Work required —
Please copy, exactly as they appear below, the lines from the one containing "camera: 70 degrees left, 5 degrees down" through the one containing "picture [119,7,223,91] -> none".

[Before-and-after object lists]
================
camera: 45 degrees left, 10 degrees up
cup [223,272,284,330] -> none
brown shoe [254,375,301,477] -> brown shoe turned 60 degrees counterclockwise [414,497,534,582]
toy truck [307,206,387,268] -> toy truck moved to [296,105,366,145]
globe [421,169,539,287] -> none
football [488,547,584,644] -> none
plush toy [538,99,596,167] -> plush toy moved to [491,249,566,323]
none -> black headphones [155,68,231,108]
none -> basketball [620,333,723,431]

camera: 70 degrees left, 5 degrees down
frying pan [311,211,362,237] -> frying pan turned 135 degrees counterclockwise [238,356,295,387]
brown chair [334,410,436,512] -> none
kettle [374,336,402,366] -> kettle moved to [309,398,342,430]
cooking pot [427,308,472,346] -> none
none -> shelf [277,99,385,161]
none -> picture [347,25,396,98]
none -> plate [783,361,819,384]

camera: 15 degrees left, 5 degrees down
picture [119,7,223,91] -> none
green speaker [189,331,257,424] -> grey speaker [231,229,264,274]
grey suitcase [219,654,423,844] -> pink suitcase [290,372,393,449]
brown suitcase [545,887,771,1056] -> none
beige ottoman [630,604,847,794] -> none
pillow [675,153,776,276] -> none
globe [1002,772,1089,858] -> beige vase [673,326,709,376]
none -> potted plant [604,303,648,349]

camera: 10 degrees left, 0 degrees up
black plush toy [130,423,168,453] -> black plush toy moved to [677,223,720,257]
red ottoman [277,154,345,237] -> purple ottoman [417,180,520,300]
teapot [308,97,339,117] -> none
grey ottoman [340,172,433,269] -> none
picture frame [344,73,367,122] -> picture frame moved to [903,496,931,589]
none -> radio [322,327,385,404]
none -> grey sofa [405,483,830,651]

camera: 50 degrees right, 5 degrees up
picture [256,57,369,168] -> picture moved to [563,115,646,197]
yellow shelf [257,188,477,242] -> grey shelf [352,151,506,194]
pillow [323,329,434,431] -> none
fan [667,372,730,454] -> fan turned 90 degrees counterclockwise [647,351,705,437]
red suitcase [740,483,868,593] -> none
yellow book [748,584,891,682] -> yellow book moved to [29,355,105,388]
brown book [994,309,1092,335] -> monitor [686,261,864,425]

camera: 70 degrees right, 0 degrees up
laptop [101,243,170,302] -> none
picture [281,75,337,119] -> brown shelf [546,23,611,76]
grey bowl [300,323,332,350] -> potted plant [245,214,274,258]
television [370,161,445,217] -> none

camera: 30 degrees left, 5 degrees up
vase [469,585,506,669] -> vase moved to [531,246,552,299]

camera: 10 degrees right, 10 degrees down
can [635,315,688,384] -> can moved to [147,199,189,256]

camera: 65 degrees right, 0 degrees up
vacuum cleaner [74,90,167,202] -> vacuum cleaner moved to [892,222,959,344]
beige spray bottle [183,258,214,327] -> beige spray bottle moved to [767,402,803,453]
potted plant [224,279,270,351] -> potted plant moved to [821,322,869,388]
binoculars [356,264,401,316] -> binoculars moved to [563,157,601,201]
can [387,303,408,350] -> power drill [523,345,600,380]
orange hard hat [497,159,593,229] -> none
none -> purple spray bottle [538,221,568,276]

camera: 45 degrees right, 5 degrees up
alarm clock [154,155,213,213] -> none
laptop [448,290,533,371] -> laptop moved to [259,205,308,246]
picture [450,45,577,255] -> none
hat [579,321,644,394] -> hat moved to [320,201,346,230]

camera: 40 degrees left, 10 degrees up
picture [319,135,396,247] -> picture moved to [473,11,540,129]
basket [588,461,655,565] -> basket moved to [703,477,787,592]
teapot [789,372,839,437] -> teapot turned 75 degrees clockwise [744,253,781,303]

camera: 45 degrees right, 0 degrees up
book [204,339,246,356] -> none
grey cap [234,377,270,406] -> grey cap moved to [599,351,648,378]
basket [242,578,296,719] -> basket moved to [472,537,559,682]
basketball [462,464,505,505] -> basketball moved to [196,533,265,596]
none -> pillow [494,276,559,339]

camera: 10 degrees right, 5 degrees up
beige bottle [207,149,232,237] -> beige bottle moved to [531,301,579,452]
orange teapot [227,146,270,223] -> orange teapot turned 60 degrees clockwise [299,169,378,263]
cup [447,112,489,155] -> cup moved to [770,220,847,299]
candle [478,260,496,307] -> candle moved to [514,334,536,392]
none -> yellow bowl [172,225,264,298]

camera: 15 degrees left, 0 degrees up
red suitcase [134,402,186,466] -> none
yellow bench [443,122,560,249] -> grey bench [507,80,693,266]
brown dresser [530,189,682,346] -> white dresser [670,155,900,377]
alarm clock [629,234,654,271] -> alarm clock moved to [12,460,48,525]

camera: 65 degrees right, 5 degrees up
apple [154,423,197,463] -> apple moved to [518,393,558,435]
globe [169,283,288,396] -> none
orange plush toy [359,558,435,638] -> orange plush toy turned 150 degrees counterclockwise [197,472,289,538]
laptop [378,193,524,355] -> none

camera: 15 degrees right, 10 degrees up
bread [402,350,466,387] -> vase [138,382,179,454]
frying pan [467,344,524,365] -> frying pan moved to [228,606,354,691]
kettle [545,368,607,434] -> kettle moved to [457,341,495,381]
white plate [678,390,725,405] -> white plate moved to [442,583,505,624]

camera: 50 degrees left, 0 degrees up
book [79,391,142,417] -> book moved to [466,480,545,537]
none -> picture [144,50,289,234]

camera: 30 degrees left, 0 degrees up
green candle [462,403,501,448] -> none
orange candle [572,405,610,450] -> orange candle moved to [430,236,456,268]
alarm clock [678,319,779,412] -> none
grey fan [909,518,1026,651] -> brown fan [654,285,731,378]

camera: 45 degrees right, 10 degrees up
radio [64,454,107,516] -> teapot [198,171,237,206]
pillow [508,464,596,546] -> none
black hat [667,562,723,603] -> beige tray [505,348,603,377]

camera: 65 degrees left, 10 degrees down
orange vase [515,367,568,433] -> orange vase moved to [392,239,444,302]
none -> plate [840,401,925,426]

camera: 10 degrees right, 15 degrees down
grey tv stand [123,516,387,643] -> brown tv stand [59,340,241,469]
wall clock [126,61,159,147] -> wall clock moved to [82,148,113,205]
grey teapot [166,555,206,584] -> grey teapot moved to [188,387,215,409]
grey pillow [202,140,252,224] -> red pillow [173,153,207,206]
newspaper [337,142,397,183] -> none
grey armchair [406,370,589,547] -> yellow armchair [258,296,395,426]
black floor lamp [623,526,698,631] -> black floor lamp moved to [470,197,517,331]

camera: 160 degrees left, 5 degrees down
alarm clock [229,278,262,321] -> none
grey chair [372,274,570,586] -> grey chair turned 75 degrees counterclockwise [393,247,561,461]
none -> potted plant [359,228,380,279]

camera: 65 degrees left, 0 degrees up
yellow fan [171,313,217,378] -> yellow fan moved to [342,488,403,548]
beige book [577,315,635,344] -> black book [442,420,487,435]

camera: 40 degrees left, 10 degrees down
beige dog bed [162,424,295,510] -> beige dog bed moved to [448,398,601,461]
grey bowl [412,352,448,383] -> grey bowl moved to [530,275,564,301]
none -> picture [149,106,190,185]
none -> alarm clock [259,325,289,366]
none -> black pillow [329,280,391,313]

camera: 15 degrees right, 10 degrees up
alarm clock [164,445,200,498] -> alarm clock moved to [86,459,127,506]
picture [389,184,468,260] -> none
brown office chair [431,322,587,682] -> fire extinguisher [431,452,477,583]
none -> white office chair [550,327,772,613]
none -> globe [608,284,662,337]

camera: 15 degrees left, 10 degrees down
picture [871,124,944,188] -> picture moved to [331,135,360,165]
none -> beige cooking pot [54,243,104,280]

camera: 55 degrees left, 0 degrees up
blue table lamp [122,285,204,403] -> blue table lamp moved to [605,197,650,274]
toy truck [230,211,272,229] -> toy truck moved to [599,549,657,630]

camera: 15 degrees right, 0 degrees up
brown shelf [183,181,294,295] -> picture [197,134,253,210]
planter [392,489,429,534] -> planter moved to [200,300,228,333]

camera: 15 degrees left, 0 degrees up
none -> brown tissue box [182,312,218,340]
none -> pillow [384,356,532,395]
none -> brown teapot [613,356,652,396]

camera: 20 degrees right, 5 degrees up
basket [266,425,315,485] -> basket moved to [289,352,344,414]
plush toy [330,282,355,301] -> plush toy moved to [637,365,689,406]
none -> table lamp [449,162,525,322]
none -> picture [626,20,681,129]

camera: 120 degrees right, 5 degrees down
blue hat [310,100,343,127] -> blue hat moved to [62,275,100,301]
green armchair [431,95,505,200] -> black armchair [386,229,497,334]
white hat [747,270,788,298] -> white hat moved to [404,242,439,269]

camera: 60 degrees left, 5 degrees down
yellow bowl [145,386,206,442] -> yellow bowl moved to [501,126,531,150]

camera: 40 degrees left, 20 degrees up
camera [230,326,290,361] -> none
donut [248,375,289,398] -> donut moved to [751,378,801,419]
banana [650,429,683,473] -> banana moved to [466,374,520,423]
================
Answer section —
camera: 70 degrees left, 5 degrees down
frying pan [311,211,362,237] -> frying pan turned 135 degrees counterclockwise [238,356,295,387]
brown chair [334,410,436,512] -> none
kettle [374,336,402,366] -> kettle moved to [309,398,342,430]
cooking pot [427,308,472,346] -> none
none -> shelf [277,99,385,161]
none -> picture [347,25,396,98]
none -> plate [783,361,819,384]

camera: 15 degrees left, 5 degrees down
picture [119,7,223,91] -> none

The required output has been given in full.